▶ Page excerpt

-- START --

CONCORD, N.H. — Pauline Chabot raced down the steamy hallway, struggling to catch up with the presidential candidate. He had just brought a crowd of Democrats to its feet, cheering, and all she wanted was to shake his hand, wish him well, this man with so much going for him.
He's smart, and he's funny, and he's Latino. He believes in diplomacy, and has so darn much experience. He is Bill Richardson, and Chabot has a bright, bright vision for his future.
Only it's not the one Richardson has for himself. "I tend to think of him as a vice president in the end," she said, smiling.
This is what it means to be a second-tier candidate with a first-tier resume, to travel the early primary states with lofty dreams and lowly poll numbers. This is what it means to ask for voters' confidence in one breath and their patience in the next.
This is what it means to be Bill Richardson, to run for America's top job and be asked, as he was on Monday in suburban Chicago: "What about the people who have suggested that if you can't get out of the second tier, you'd be an awfully good running mate for somebody?"
"No, I'm not running for vice president," the New Mexico governor replied gamely. "I've been in Washington. I've had good Cabinet positions. So I'll go home. But I'm gonna win this race. I'm a tortoise. Slowly. Progress. Moving forward . The first primary is seven months away."
Richardson may liken himself to Aesop's famous reptile, all slow and steady wins the race. But on the campaign trail one recent long weekend, he behaved more like the Energizer bunny — going and going and going.
In New Mexico and New Hampshire, Iowa, Illinois and Arizona. At fundraisers, a house party, and a major debate, a state Democratic convention and a Midwestern PrideFest. Wooing gays and lesbians, African Americans and Latinos, union members, voters, nonvoters, children.
Maybe it was an outbreak of his well-known workaholism; Richardson gets by on five hours of sleep, often nabbed these days on a chartered jet, zipping between campaign stops. Or maybe it was simply what a candidate must do when he's No. 4, at best, of eight hopefuls vying for the Democratic presidential nomination, and when everyone ahead of him is rolling in money.

-- END --

▶ Data lines
-- START --

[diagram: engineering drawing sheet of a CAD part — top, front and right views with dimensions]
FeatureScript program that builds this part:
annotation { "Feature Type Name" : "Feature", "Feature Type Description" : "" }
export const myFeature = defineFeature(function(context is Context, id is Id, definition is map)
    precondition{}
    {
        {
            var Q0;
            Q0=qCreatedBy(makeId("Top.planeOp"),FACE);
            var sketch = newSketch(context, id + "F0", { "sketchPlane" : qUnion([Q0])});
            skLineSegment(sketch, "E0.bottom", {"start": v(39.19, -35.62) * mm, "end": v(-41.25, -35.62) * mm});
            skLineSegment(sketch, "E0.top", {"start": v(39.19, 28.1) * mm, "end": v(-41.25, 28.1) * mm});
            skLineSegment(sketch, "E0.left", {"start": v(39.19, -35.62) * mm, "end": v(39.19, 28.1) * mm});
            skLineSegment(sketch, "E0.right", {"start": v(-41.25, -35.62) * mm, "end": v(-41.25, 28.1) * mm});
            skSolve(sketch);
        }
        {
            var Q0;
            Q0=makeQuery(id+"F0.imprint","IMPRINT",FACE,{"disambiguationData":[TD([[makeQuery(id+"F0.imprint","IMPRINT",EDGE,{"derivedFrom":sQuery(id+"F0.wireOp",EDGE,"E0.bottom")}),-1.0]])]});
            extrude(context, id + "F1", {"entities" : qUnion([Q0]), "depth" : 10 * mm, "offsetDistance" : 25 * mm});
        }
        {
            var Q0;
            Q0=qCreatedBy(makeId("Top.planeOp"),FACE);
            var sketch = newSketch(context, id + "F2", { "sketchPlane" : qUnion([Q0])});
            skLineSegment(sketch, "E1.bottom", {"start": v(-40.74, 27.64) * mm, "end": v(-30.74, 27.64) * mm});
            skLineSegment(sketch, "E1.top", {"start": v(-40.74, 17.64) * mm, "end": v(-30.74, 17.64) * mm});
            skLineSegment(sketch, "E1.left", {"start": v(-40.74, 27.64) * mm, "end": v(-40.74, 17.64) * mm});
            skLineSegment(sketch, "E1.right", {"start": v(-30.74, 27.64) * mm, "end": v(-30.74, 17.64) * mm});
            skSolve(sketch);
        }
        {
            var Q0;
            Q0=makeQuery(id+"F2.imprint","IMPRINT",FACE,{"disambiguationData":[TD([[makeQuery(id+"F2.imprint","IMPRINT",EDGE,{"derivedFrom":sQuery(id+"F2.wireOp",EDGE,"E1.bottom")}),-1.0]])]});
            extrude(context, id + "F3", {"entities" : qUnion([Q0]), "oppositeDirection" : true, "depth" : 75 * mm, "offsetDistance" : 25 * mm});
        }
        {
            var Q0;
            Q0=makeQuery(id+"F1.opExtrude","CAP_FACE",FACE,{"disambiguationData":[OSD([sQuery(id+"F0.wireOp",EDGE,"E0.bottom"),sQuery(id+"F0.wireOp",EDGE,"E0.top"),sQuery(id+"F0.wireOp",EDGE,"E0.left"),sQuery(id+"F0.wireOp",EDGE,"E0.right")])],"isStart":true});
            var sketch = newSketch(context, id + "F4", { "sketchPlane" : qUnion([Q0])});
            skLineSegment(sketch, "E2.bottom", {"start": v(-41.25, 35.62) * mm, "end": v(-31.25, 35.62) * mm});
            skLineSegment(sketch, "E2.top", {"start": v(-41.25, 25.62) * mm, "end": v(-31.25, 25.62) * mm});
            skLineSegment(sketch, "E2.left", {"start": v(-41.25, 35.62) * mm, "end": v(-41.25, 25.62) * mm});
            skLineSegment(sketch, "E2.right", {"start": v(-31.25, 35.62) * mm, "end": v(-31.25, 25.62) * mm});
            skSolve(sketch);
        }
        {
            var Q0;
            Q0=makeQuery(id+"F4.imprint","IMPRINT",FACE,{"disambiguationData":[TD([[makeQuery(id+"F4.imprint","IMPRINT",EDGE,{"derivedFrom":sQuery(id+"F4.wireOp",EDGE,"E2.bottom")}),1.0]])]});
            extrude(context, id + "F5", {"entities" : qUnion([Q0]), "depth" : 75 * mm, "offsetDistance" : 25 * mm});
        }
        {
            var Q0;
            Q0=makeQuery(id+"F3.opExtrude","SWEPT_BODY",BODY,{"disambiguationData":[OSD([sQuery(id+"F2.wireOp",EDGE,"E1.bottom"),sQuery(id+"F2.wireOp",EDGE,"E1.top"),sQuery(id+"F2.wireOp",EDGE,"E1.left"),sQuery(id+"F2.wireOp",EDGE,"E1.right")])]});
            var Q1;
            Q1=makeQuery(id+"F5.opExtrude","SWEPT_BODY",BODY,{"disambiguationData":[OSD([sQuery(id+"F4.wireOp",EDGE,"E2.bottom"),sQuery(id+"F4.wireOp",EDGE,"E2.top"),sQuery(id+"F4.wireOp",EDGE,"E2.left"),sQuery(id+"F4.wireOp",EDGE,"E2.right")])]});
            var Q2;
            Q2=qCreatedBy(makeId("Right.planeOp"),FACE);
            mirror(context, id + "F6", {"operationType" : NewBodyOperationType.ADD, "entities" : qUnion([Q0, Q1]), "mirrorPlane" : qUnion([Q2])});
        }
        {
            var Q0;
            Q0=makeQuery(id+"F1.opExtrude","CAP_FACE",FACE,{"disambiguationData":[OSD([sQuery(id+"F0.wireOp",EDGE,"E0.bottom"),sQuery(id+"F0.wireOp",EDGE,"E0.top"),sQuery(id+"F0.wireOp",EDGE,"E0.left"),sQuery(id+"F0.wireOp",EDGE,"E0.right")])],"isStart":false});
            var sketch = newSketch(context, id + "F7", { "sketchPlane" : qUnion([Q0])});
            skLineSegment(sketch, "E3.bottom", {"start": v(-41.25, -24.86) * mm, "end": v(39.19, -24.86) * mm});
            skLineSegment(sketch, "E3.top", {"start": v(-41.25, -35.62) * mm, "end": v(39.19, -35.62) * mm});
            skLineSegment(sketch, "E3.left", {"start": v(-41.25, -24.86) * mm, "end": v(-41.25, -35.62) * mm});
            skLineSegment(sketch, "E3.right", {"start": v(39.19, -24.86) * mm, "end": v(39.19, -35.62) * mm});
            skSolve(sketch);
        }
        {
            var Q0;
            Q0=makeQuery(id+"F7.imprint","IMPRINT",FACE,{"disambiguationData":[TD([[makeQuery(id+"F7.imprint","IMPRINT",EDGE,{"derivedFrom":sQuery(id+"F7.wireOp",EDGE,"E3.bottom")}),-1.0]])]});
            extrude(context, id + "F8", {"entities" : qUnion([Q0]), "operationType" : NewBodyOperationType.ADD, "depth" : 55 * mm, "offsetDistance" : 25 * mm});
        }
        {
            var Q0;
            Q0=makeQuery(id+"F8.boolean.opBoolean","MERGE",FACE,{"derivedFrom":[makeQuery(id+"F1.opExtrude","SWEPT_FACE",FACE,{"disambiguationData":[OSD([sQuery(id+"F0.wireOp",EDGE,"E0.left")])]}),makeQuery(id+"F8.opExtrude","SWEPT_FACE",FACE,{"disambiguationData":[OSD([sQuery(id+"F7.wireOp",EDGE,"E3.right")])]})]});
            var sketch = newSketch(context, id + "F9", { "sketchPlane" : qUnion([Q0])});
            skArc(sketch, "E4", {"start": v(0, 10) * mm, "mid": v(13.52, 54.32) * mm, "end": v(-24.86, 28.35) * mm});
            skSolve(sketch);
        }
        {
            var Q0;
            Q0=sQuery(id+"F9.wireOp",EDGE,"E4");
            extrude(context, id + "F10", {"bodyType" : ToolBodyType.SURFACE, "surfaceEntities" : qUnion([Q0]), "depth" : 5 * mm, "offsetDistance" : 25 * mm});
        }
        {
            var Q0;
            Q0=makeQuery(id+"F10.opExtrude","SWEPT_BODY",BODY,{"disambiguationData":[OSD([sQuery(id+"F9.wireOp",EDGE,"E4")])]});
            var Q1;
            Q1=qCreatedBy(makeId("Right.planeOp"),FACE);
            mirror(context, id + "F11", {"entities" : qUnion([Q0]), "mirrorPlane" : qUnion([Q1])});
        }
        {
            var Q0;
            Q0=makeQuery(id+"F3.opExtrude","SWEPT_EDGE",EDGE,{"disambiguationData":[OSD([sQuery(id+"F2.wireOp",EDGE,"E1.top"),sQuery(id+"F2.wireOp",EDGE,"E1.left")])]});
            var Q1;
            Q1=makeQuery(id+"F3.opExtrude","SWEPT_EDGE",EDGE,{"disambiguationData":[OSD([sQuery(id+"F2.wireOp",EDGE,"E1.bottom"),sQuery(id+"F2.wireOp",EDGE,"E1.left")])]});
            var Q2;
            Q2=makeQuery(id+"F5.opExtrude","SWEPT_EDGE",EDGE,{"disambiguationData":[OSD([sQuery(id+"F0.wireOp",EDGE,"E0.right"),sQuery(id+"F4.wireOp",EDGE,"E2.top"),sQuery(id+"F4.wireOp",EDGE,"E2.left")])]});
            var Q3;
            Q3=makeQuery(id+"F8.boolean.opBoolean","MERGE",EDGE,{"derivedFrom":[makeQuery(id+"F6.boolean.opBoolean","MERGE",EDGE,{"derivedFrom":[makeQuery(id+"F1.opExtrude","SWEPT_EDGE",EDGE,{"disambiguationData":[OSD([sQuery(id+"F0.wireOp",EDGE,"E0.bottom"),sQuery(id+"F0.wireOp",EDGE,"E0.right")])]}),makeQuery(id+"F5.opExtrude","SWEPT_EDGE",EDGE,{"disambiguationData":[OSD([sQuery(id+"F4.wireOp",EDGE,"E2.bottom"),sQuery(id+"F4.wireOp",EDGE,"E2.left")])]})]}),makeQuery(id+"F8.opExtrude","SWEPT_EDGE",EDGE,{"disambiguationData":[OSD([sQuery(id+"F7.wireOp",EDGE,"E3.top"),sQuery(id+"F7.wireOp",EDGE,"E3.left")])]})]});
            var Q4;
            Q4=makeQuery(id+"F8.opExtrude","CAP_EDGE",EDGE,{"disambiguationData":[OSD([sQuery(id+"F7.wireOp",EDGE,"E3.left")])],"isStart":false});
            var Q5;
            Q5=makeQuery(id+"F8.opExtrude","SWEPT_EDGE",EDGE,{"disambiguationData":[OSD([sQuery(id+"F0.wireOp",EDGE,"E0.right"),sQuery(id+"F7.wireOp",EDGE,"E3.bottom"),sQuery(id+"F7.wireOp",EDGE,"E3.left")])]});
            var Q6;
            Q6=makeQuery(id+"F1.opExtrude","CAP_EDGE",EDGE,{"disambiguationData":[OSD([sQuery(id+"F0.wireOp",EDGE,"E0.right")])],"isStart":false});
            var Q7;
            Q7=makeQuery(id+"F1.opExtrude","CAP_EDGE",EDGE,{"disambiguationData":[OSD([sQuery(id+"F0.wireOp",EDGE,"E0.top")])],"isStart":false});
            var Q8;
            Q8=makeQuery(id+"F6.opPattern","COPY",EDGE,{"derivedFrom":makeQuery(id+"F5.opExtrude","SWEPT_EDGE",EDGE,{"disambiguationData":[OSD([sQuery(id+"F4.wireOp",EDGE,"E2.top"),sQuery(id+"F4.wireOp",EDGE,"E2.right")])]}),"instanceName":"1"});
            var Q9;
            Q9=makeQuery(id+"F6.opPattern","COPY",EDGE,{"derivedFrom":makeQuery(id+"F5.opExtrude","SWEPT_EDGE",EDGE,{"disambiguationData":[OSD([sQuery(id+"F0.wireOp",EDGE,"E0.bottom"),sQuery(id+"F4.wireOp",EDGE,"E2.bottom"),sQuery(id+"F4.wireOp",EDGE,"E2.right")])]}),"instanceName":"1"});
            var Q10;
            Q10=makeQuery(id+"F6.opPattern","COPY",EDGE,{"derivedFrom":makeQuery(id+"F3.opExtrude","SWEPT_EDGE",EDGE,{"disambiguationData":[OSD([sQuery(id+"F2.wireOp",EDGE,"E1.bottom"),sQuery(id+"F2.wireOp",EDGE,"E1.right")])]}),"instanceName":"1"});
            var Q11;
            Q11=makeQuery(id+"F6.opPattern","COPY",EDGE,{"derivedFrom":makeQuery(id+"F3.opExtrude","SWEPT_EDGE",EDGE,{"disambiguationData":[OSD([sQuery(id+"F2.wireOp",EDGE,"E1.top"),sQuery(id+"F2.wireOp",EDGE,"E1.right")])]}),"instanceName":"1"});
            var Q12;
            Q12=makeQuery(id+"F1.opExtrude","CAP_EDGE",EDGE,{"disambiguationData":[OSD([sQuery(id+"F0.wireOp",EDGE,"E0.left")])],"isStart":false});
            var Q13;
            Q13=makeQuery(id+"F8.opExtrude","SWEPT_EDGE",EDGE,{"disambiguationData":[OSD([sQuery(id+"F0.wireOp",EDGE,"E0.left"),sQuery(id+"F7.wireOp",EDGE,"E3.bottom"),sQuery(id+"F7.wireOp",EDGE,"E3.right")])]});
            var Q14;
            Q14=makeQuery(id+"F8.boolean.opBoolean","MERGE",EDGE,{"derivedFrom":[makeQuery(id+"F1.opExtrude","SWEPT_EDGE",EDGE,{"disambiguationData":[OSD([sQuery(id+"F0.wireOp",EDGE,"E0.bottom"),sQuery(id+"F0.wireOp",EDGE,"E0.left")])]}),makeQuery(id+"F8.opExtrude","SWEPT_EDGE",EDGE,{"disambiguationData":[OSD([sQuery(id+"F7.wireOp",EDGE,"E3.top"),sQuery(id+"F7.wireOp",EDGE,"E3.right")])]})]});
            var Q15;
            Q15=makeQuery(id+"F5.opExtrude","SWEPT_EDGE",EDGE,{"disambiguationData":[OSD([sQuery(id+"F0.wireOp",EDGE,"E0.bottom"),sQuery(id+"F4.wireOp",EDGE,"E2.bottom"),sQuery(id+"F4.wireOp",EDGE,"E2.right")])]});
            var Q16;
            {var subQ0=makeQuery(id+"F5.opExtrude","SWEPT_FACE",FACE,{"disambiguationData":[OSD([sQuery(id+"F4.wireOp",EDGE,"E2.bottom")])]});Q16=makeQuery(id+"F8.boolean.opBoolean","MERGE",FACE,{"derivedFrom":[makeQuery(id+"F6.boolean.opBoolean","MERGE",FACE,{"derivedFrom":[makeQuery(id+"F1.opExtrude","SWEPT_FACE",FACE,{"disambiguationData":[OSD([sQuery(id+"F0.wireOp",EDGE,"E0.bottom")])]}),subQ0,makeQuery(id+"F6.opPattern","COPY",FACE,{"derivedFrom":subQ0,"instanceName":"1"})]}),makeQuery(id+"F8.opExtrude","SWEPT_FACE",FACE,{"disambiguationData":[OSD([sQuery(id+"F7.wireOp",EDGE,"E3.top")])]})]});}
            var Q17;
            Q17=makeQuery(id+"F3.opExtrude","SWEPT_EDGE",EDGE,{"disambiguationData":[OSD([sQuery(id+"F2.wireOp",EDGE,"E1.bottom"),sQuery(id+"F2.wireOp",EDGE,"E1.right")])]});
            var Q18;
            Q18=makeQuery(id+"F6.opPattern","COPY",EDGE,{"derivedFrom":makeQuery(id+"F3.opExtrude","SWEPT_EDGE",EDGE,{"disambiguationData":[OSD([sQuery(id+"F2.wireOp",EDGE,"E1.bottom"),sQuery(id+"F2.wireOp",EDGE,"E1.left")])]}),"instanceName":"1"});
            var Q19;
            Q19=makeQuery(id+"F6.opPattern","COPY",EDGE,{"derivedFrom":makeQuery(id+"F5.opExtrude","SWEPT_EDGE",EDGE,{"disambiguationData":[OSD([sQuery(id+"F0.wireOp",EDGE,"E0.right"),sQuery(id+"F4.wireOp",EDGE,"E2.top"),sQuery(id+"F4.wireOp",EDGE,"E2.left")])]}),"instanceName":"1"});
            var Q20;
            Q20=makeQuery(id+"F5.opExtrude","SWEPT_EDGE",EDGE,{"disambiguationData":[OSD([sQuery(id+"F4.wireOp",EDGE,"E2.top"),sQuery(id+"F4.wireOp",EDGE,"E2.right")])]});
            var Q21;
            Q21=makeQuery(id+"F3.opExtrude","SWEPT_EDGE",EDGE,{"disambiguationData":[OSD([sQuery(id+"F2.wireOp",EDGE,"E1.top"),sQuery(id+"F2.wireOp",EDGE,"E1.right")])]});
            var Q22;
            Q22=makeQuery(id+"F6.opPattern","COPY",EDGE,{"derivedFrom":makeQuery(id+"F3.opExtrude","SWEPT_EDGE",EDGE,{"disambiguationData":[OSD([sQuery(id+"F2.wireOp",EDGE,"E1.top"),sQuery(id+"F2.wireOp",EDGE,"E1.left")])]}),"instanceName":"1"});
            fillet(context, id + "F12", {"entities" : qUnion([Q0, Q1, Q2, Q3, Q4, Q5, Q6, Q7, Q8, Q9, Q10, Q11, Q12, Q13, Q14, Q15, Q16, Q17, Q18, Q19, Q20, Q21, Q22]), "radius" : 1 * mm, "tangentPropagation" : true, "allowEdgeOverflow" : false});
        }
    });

-- END --

▶ Objective
Please tell how many hours of sleep Bill Richardson gets by on, according to the article about his presidential campaign.

▶ Solution to this task
Five hours.